● The records:
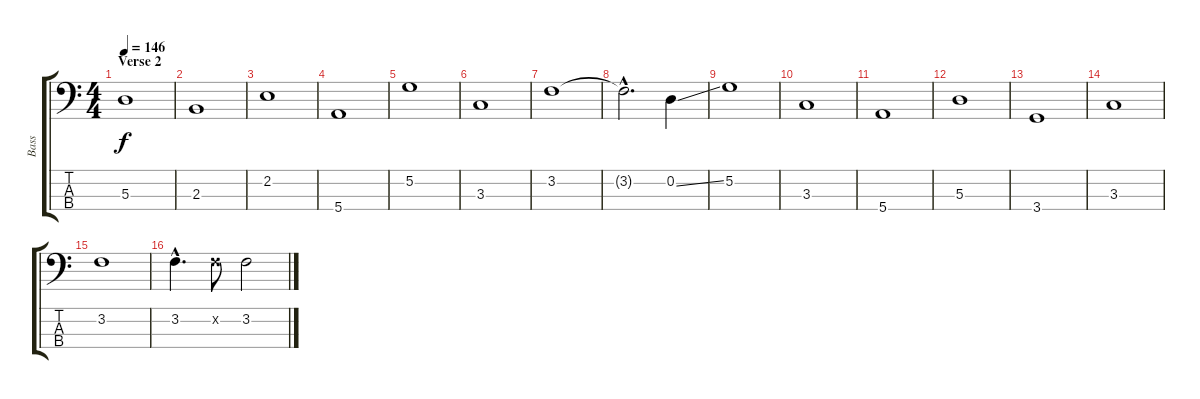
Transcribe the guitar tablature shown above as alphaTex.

\track ("Bass" "Bass") {instrument electricbassfinger}
\staff {score tabs}
\tuning (G2 D2 A1 E1) {hide}
\ts (4 4)
\section ("" "Verse 2")
\tempo 146
\clef f4
\ks c
5.3.1{dy f} |
2.3.1 |
2.2.1 |
5.4.1 |
5.2.1 |
3.3.1 |
3.2.1 |
3.2{hac t}.2{d} 0.2{ss}.4 |
5.2.1 |
3.3.1 |
5.4.1 |
5.3.1 |
3.4.1 |
3.3.1 |
3.2.1 |
3.2{hac}.4{d} 3.2{x}.8 3.2.2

● Written problem:
Could you give the material again with every "Verse 2" replaced by "Verse 3" and everything else unchanged? Leave the pictures out.

● Task output:
Transcribe the guitar tablature shown above as alphaTex.

\track ("Bass" "Bass") {instrument electricbassfinger}
\staff {score tabs}
\tuning (G2 D2 A1 E1) {hide}
\ts (4 4)
\section ("" "Verse 3")
\tempo 146
\clef f4
\ks c
5.3.1{dy f} |
2.3.1 |
2.2.1 |
5.4.1 |
5.2.1 |
3.3.1 |
3.2.1 |
3.2{hac t}.2{d} 0.2{ss}.4 |
5.2.1 |
3.3.1 |
5.4.1 |
5.3.1 |
3.4.1 |
3.3.1 |
3.2.1 |
3.2{hac}.4{d} 3.2{x}.8 3.2.2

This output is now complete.